What the exercise asks: Please filter the listing below and copy out the lines that hold "return".
══════
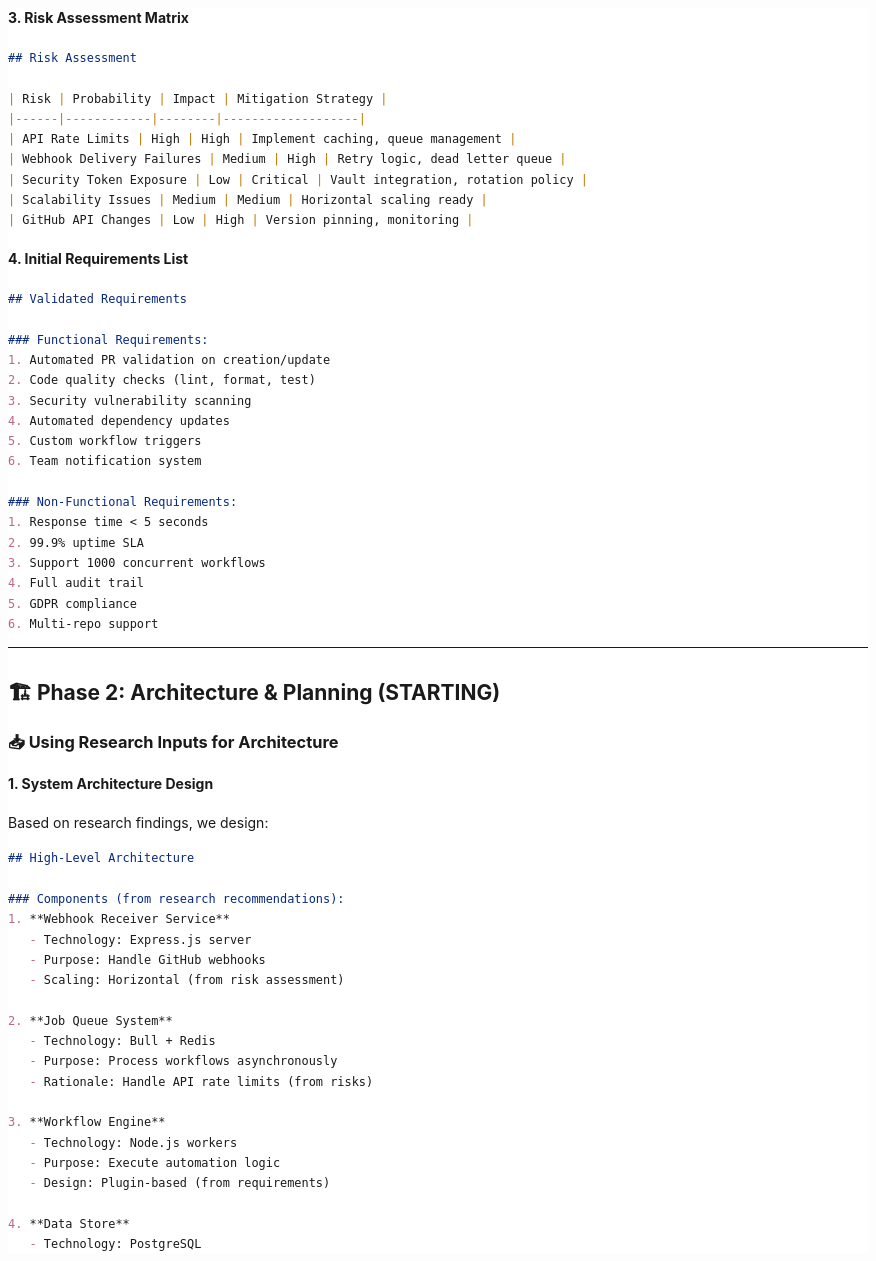 #### 3. **Risk Assessment Matrix**
```markdown
## Risk Assessment

| Risk | Probability | Impact | Mitigation Strategy |
|------|------------|--------|-------------------|
| API Rate Limits | High | High | Implement caching, queue management |
| Webhook Delivery Failures | Medium | High | Retry logic, dead letter queue |
| Security Token Exposure | Low | Critical | Vault integration, rotation policy |
| Scalability Issues | Medium | Medium | Horizontal scaling ready |
| GitHub API Changes | Low | High | Version pinning, monitoring |
```

#### 4. **Initial Requirements List**
```markdown
## Validated Requirements

### Functional Requirements:
1. Automated PR validation on creation/update
2. Code quality checks (lint, format, test)
3. Security vulnerability scanning
4. Automated dependency updates
5. Custom workflow triggers
6. Team notification system

### Non-Functional Requirements:
1. Response time < 5 seconds
2. 99.9% uptime SLA
3. Support 1000 concurrent workflows
4. Full audit trail
5. GDPR compliance
6. Multi-repo support
```

---

## 🏗️ Phase 2: Architecture & Planning (STARTING)

### 📥 Using Research Inputs for Architecture

#### 1. **System Architecture Design**
Based on research findings, we design:

```markdown
## High-Level Architecture

### Components (from research recommendations):
1. **Webhook Receiver Service**
   - Technology: Express.js server
   - Purpose: Handle GitHub webhooks
   - Scaling: Horizontal (from risk assessment)

2. **Job Queue System**
   - Technology: Bull + Redis
   - Purpose: Process workflows asynchronously
   - Rationale: Handle API rate limits (from risks)

3. **Workflow Engine**
   - Technology: Node.js workers
   - Purpose: Execute automation logic
   - Design: Plugin-based (from requirements)

4. **Data Store**
   - Technology: PostgreSQL
```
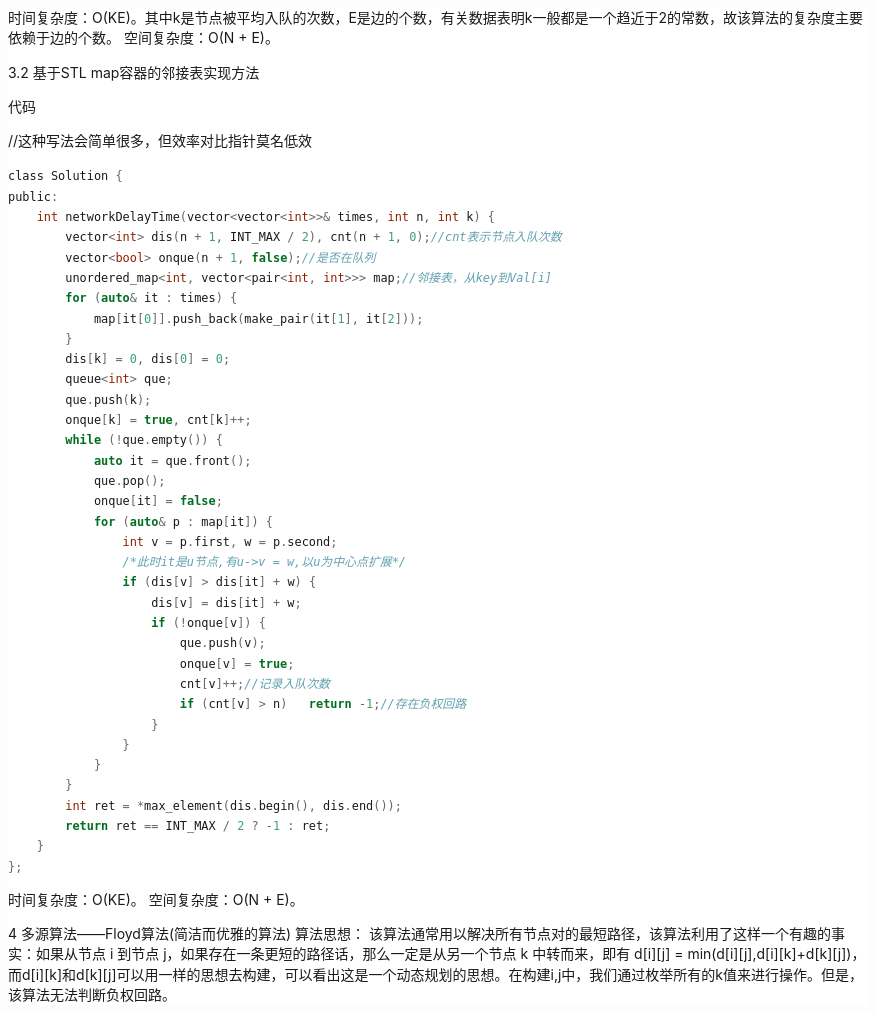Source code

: 时间复杂度：O(KE)。其中k是节点被平均入队的次数，E是边的个数，有关数据表明k一般都是一个趋近于2的常数，故该算法的复杂度主要依赖于边的个数。
空间复杂度：O(N + E)。

3.2 基于STL map容器的邻接表实现方法


代码

//这种写法会简单很多，但效率对比指针莫名低效

```c
class Solution {
public:  
    int networkDelayTime(vector<vector<int>>& times, int n, int k) {
        vector<int> dis(n + 1, INT_MAX / 2), cnt(n + 1, 0);//cnt表示节点入队次数
        vector<bool> onque(n + 1, false);//是否在队列
        unordered_map<int, vector<pair<int, int>>> map;//邻接表，从key到Val[i]
        for (auto& it : times) {
            map[it[0]].push_back(make_pair(it[1], it[2]));
        }
        dis[k] = 0, dis[0] = 0;
        queue<int> que;
        que.push(k);
        onque[k] = true, cnt[k]++;
        while (!que.empty()) {
            auto it = que.front();
            que.pop();
            onque[it] = false;
            for (auto& p : map[it]) {
                int v = p.first, w = p.second;
                /*此时it是u节点,有u->v = w,以u为中心点扩展*/
                if (dis[v] > dis[it] + w) {
                    dis[v] = dis[it] + w;
                    if (!onque[v]) {
                        que.push(v);
                        onque[v] = true;
                        cnt[v]++;//记录入队次数
                        if (cnt[v] > n)   return -1;//存在负权回路
                    }
                }
            }
        }
        int ret = *max_element(dis.begin(), dis.end());
        return ret == INT_MAX / 2 ? -1 : ret;
    }
};
```

时间复杂度：O(KE)。
空间复杂度：O(N + E)。

4 多源算法——Floyd算法(简洁而优雅的算法)
算法思想：
该算法通常用以解决所有节点对的最短路径，该算法利用了这样一个有趣的事实：如果从节点 i 到节点 j，如果存在一条更短的路径话，那么一定是从另一个节点 k 中转而来，即有 d[i][j] = min(d[i][j],d[i][k]+d[k][j])，而d[i][k]和d[k][j]可以用一样的思想去构建，可以看出这是一个动态规划的思想。在构建i,j中，我们通过枚举所有的k值来进行操作。但是，该算法无法判断负权回路。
══════
Task result:
                        if (cnt[v] > n)   return -1;//存在负权回路
        return ret == INT_MAX / 2 ? -1 : ret;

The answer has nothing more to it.